D ie einigen Hundert Menschen, die jüngst in der langen Nacht der Museen in Münster in einer Schlange standen, wurden beim Warten abgelenkt: Propalästinensische AktivistInnen hielten ihnen Schilder entgegen, darauf eine halbe Melone in den Farben Schwarz, Weiß und Grün, den palästinensischen Nationalfarben. Die Aktivisten skandierten „Stop the War“ und „Ceasefire“ – so weit, so gut. Doch dann ertönte „From the River to the Sea, Palestine will be free“. Da war es wieder, dieses unangenehme Gefühl, das diesen uralten palästinensischen Demospruch seit dem Massaker der Hamas am 7. Oktober anders klingen lässt. Der Hamas schwebt eine Art judenfreies Palästina vor, der Spruch ist in Deutschland mittlerweile verboten.

Charlotte Misselwitz

Charlotte Misselwitz ist in Ost-Berlin aufgewachsen. Ihre Magisterarbeit „Die ostdeutsche Identität treibt um“ wurde im Stekowicz-Verlag veröffentlicht. Seitdem behandelt sie immer wieder ostdeutsche Themen in Radio und Print. Zudem promoviert sie an den Universitäten Essen und Tel Aviv.

Eigentlich gehöre ich zu den „Ja, Aber“-Linken. Eine mit diesem Begriff verunglimpfte Sorte Menschen, die trotz des Terrors durch die Hamas daran erinnern, dass deren furchtbares Massaker eine Vorgeschichte hat. Die Gewalt der Hamas war unverhältnismäßig, ja. Aber: Auch die Gewalt der Israelis in den vorherigen Kriegen in Gaza, ebenso wie im Jetzigen, ist unverhältnismäßig. Dieses „Ja, Aber“ kann ich nicht abstellen.
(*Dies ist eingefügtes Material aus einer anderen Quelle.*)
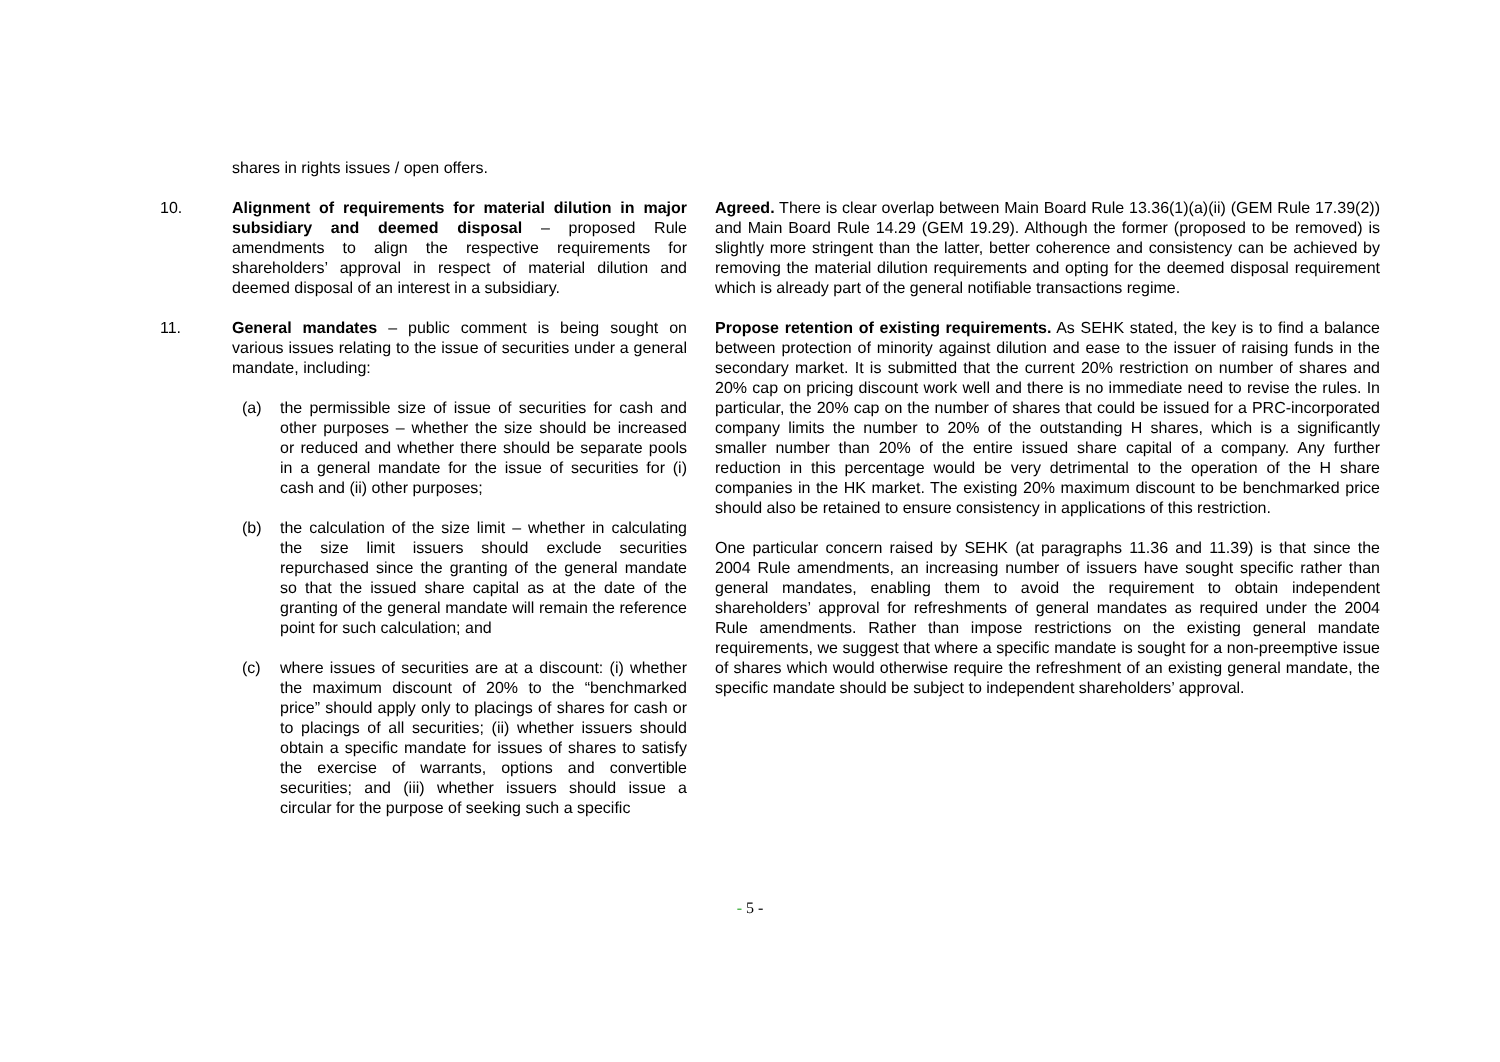| | shares in rights issues / open offers. | |
| 10. | Alignment of requirements for material dilution in major subsidiary and deemed disposal – proposed Rule amendments to align the respective requirements for shareholders’ approval in respect of material dilution and deemed disposal of an interest in a subsidiary. | Agreed. There is clear overlap between Main Board Rule 13.36(1)(a)(ii) (GEM Rule 17.39(2)) and Main Board Rule 14.29 (GEM 19.29). Although the former (proposed to be removed) is slightly more stringent than the latter, better coherence and consistency can be achieved by removing the material dilution requirements and opting for the deemed disposal requirement which is already part of the general notifiable transactions regime. |
| 11. | General mandates – public comment is being sought on various issues relating to the issue of securities under a general mandate, including: (a) the permissible size of issue of securities for cash and other purposes – whether the size should be increased or reduced and whether there should be separate pools in a general mandate for the issue of securities for (i) cash and (ii) other purposes; (b) the calculation of the size limit – whether in calculating the size limit issuers should exclude securities repurchased since the granting of the general mandate so that the issued share capital as at the date of the granting of the general mandate will remain the reference point for such calculation; and (c) where issues of securities are at a discount: (i) whether the maximum discount of 20% to the “benchmarked price” should apply only to placings of shares for cash or to placings of all securities; (ii) whether issuers should obtain a specific mandate for issues of shares to satisfy the exercise of warrants, options and convertible securities; and (iii) whether issuers should issue a circular for the purpose of seeking such a specific | Propose retention of existing requirements. As SEHK stated, the key is to find a balance between protection of minority against dilution and ease to the issuer of raising funds in the secondary market. It is submitted that the current 20% restriction on number of shares and 20% cap on pricing discount work well and there is no immediate need to revise the rules. In particular, the 20% cap on the number of shares that could be issued for a PRC-incorporated company limits the number to 20% of the outstanding H shares, which is a significantly smaller number than 20% of the entire issued share capital of a company. Any further reduction in this percentage would be very detrimental to the operation of the H share companies in the HK market. The existing 20% maximum discount to be benchmarked price should also be retained to ensure consistency in applications of this restriction. One particular concern raised by SEHK (at paragraphs 11.36 and 11.39) is that since the 2004 Rule amendments, an increasing number of issuers have sought specific rather than general mandates, enabling them to avoid the requirement to obtain independent shareholders’ approval for refreshments of general mandates as required under the 2004 Rule amendments. Rather than impose restrictions on the existing general mandate requirements, we suggest that where a specific mandate is sought for a non-preemptive issue of shares which would otherwise require the refreshment of an existing general mandate, the specific mandate should be subject to independent shareholders’ approval. |
- 5 -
Im Frühjahr 2023 habe ich einen renommierten Postdoc an der Universität in Jerusalem abgesagt, weil mein israelischer Mann mit Antritt der rechten Regierung nicht mehr nach Israel gehen wollte. Die Berichte über brutale Siedler, über die wachsende Zahl an Palästinensern, die in der Westbank durch die Besatzung sterben, mehrten sich. Mein Mann war sich sicher, dass über kurz oder lang eine Intifada ausbrechen würde, angesichts dieser Aussicht wollte er nicht mit mir und unserer Tochter dort für längere Zeit leben.

Natürlich hatte er nicht mit dem Massaker am 7. Oktober gerechnet. Und ich habe meinen Postdoc nicht im luftleeren Raum abgesagt. Es gab das eskalative israelische Verhalten, das auch die Eskalation auf der anderen Seite befeuert. Und diesem beidseitigen Blick, diesem Ja-Aber, verdanke ich, dass unsere Familie in Berlin heil weiterlebt.
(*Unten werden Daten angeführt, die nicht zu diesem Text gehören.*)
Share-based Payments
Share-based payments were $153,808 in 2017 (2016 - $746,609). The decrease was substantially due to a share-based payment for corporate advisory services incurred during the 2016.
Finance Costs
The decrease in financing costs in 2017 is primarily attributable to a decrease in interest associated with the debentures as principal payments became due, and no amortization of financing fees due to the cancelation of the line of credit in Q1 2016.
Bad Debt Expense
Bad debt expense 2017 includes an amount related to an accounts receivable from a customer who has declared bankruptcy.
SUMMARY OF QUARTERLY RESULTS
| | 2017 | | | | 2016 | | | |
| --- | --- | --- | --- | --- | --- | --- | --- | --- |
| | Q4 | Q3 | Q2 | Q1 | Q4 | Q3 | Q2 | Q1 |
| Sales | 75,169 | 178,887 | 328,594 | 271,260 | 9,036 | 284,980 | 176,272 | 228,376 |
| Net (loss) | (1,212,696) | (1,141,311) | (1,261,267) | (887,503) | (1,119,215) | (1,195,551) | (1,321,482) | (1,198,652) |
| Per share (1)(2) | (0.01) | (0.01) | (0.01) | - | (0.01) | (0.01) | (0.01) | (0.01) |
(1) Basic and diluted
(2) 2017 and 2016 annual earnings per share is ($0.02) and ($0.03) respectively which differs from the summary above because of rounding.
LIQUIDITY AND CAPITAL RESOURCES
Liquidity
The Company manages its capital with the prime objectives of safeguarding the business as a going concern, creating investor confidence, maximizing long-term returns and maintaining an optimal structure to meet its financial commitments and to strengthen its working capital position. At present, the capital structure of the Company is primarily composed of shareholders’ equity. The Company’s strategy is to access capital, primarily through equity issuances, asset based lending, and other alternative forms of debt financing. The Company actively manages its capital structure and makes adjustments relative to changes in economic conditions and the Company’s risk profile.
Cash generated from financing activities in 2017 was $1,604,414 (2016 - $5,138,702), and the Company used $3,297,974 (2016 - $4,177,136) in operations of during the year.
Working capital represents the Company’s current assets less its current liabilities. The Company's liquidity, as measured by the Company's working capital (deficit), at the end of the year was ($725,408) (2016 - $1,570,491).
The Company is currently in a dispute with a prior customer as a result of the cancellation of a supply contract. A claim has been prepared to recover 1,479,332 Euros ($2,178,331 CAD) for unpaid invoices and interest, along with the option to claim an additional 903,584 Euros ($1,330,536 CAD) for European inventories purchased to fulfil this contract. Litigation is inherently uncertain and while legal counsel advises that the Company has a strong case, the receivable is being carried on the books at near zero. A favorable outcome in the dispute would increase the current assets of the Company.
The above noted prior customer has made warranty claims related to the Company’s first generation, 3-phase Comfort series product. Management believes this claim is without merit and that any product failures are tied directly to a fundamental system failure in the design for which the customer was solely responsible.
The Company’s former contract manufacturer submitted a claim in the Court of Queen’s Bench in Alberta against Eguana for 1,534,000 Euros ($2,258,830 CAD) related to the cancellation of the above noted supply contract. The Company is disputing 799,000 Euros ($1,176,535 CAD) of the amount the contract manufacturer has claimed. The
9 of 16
Davon abgesehen, beharren auch diejenigen, die das „Ja, aber“ ablehnen, eigentlich auf einer Vorgeschichte: Ja, der Krieg in Gaza ist brutal, aber die Hamas ist für das Massaker verantwortlich. Kurz, bestimmte Ja-Abers scheinen legitim, andere nicht.

Narrativ der „friedlichen Koexistenz“

Emotionen spielen in den Diskursen eine große Rolle. Auch ich bin empfindlich. Warum gibt es beispielsweise nicht einen Slogan, der Juden und Palästinenser gemeinsam zwischen dem Fluss und dem Meer frei sein lässt? Mittlerweile gibt es Varianten, wie „From the river to the sea, we demand equality“. Wird der wirklich verwendet?

Dabei geht es nicht um das Narrativ von der „friedlichen Koexistenz“, das seit Jahrzehnten die ungleichen Rechte der palästinensischen gegenüber jüdischen Israelis verschleiert. Hierzulande gibt es einen ähnlichen medialen Diskurs. Zwar werden die nüchternen Fakten zum Leid und Sterben in Gaza vermeldet, aber das Mitgefühl bleibt ungleich verteilt. Alle großen Medien und PolitikerInnen beeilten sich nach dem Massaker der Hamas am 7. Oktober mit über 1.200 Toten und hunderten Geiseln, ihre Solidarität und ihr Beileid auszudrücken. Die Rede des Wirtschaftsministers Robert Habeck, mit der er seine Solidarität mit Jüdinnen und Juden in diesem Land bekundete, wurde gefeiert.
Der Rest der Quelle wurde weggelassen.